##### PASSAGE PROVIDED

# Tool32 Question



## dee_0005 (Jul 28, 2016)

Hello,

I am trying to make an NBT EVO into virgin unit but keep getting the error ECU request out of range from tool32.

I am running the nbtevo.prg file with the job of steuern_routine with the argument STEUERN_PERSISTENZ and in the drop down all inc. SWT

If someone could point me in the right direction or have any ideas of what the error could be, it would be much appreciated.

Thanks in advance


----------



## acoste (Nov 27, 2011)

are you using the correct argument?
there is a table in Tool32 that lists the valid arguments for the actual command.


----------



## Almaretto (Nov 17, 2015)

dee_0005 said:


> Hello,
> 
> I am trying to make an NBT EVO into virgin unit but keep getting the error ECU request out of range from tool32.
> 
> ...


If you are using Windows 10 and it worked before, you might try reinstalling in compatibility mode. In my case, my INPA and Tool32 were working fine before a few mass updates, including recent anniversary update. I was getting the same error as you. But, after reinstall, I am able to communicate with car again without errors.


----------



## dee_0005 (Jul 28, 2016)

Thank you for the suggestions. I was able to get it figured out I think. It was the psdzdata that was causing the issue. This was the first time I used tool32. When I checked the fsc status in esys it gave me an error about the ecu being null.


----------

##########
##### SOURCE MATERIAL

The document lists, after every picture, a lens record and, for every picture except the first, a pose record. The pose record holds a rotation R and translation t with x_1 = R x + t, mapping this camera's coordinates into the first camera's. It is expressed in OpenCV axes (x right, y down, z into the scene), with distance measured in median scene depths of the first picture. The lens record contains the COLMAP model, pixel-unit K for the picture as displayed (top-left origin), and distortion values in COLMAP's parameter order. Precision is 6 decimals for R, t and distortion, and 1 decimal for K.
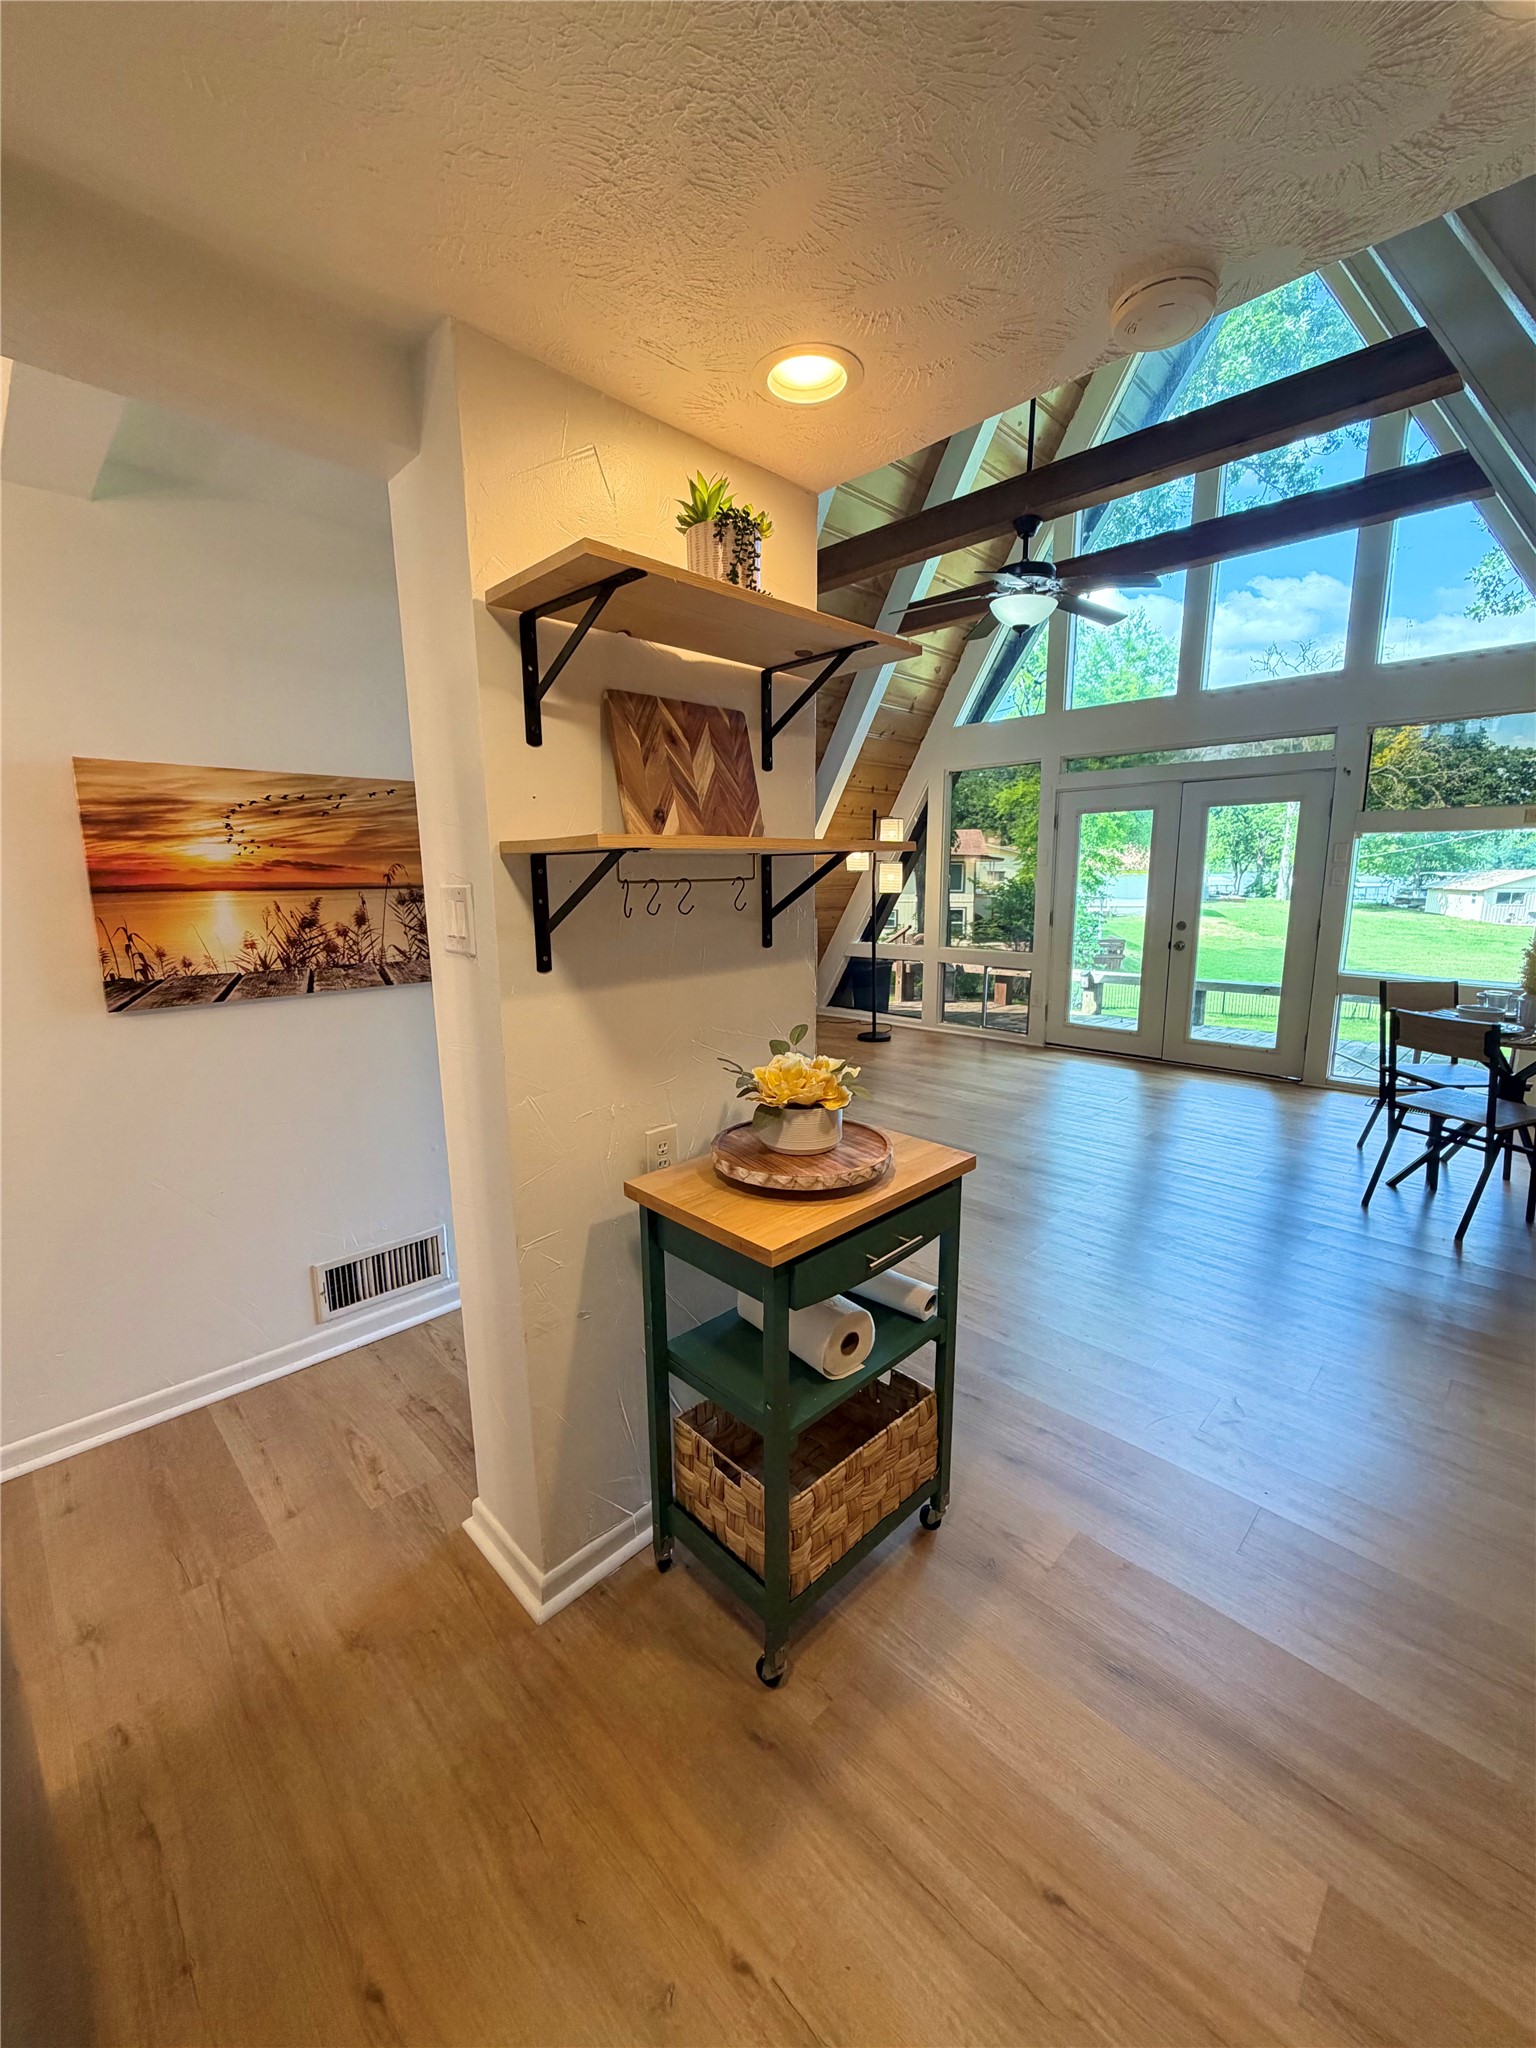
lens RADIAL K [[820.5, 0, 765.0], [0, 820.5, 1015.3], [0, 0, 1]] dist [-0.002484, -0.000077]
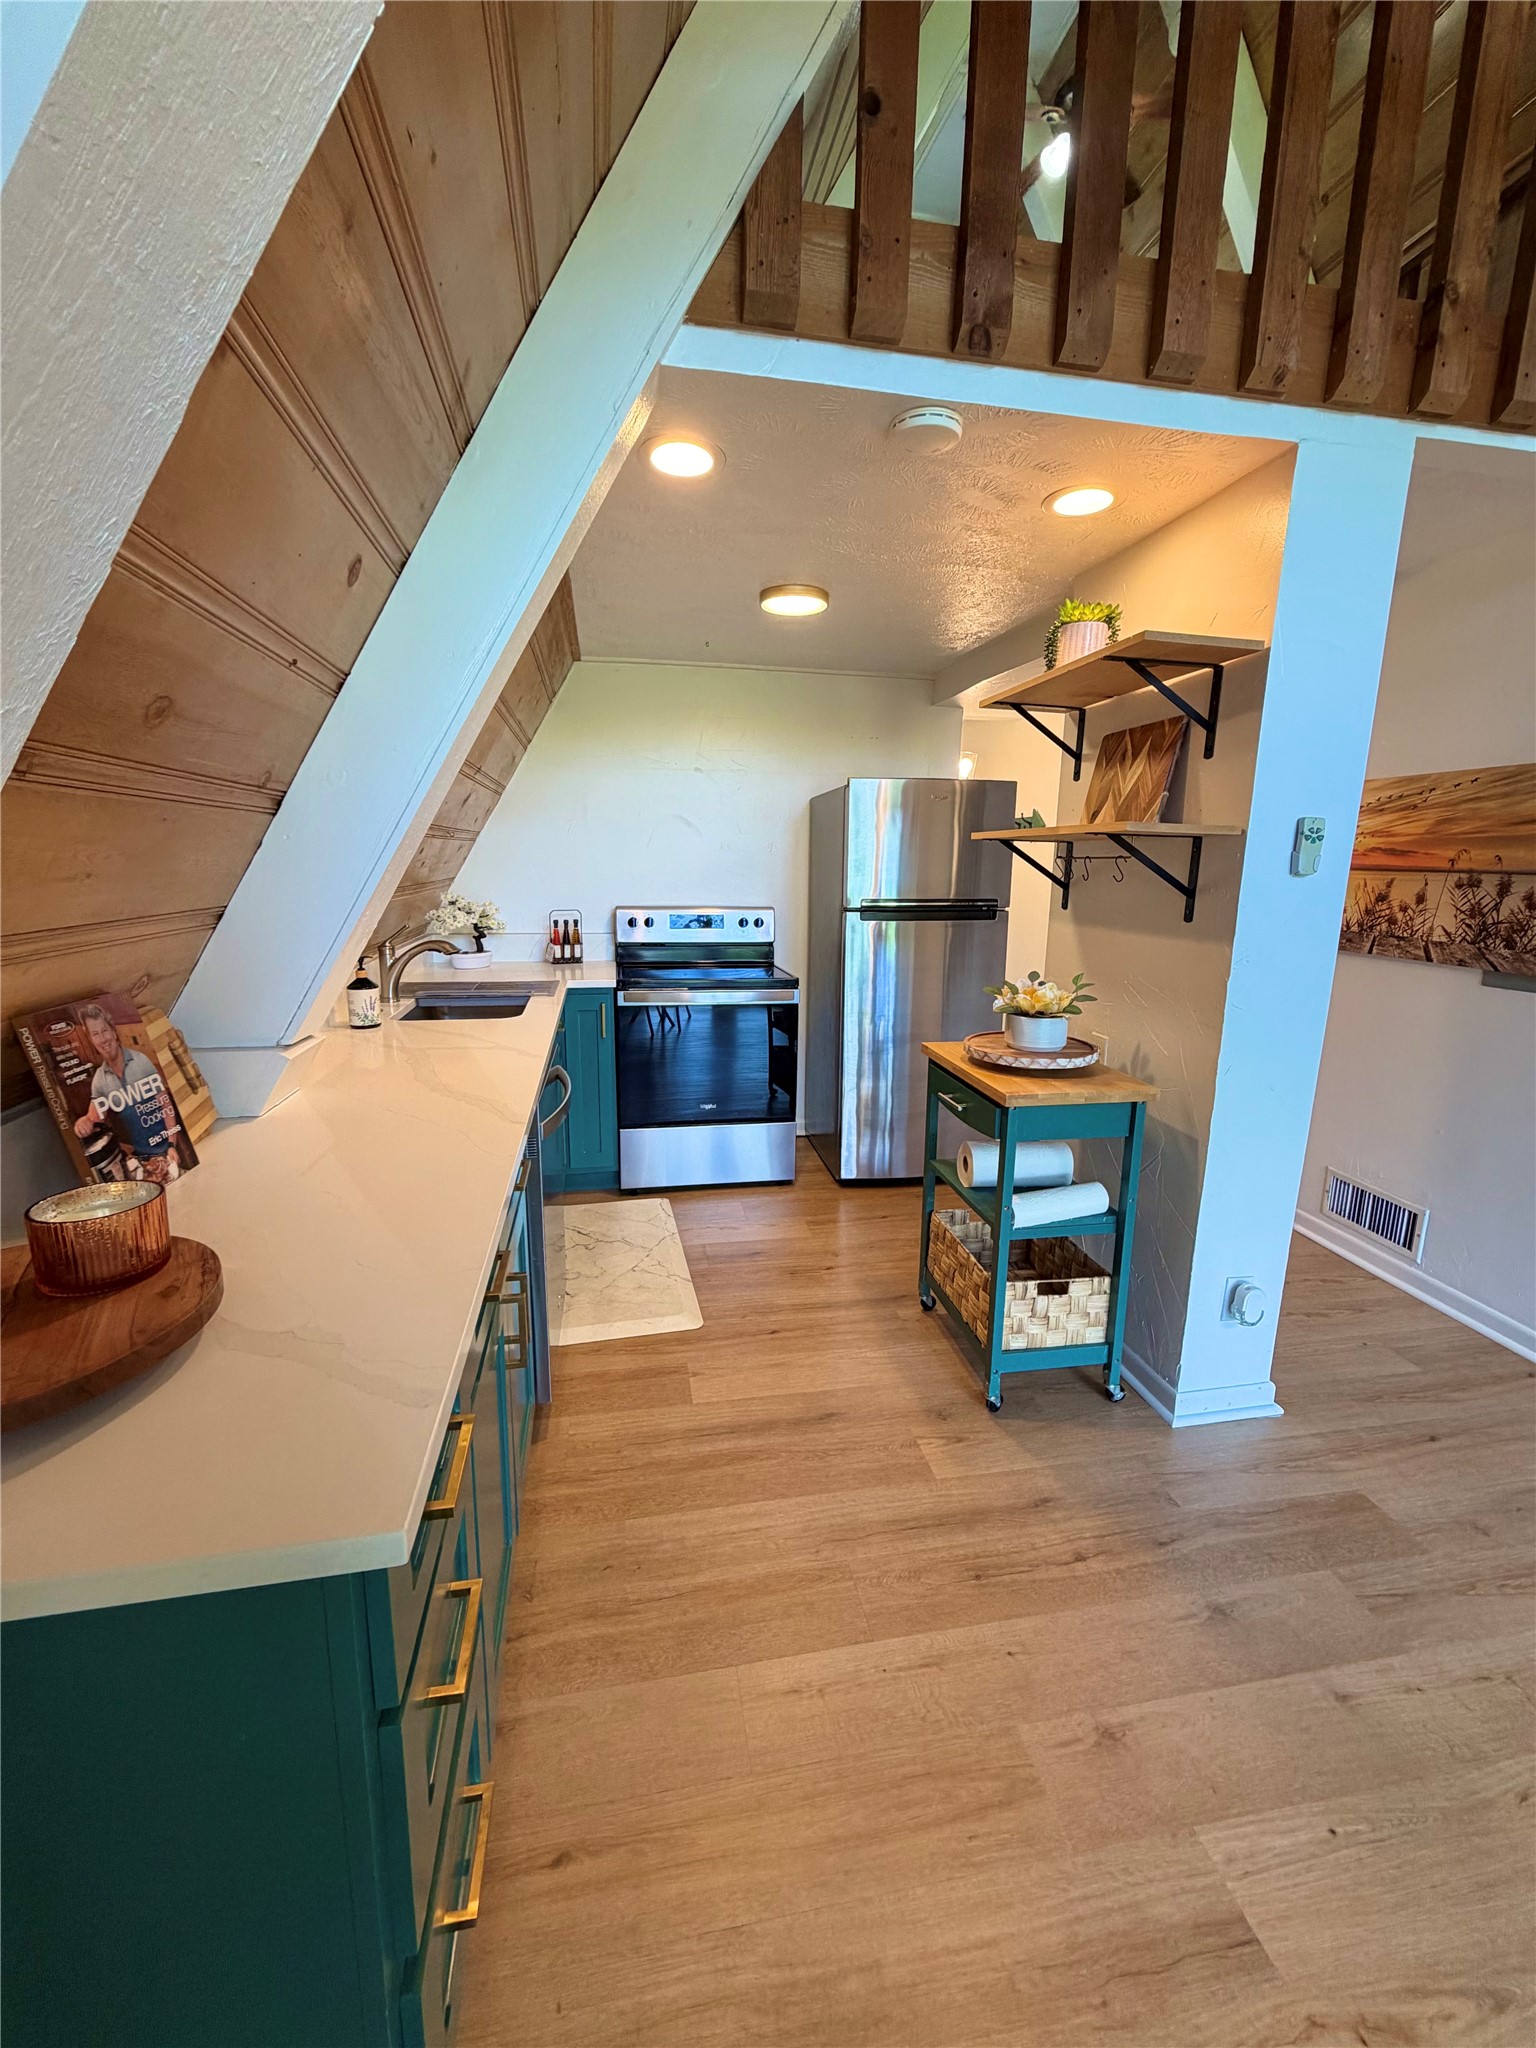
lens RADIAL K [[820.5, 0, 764.7], [0, 820.5, 1018.8], [0, 0, 1]] dist [-0.002484, -0.000077]
pose [[-0.577822, 0.154242, -0.801456, 0.991709], [-0.152409, 0.944315, 0.291616, -0.157555], [0.801806, 0.290651, -0.522138, 0.943052]]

##########

• [ASSIGNMENT 1] In the Tool32 thread, which job does dee_0005 run with the nbtevo.prg file?
• [ASSIGNMENT 2] Extract the passage of the Tool32 thread that begins with the words "If someone could" and ends after the words "the correct argument?".
The listing is separate material, unrelated to the Tool32 thread.

• [WRITTEN SOLUTION 1] The steuern_routine job.

• [WRITTEN SOLUTION 2]
If someone could point me in the right direction or have any ideas of what the error could be, it would be much appreciated.

Thanks in advance


----------



## acoste (Nov 27, 2011)

are you using the correct argument?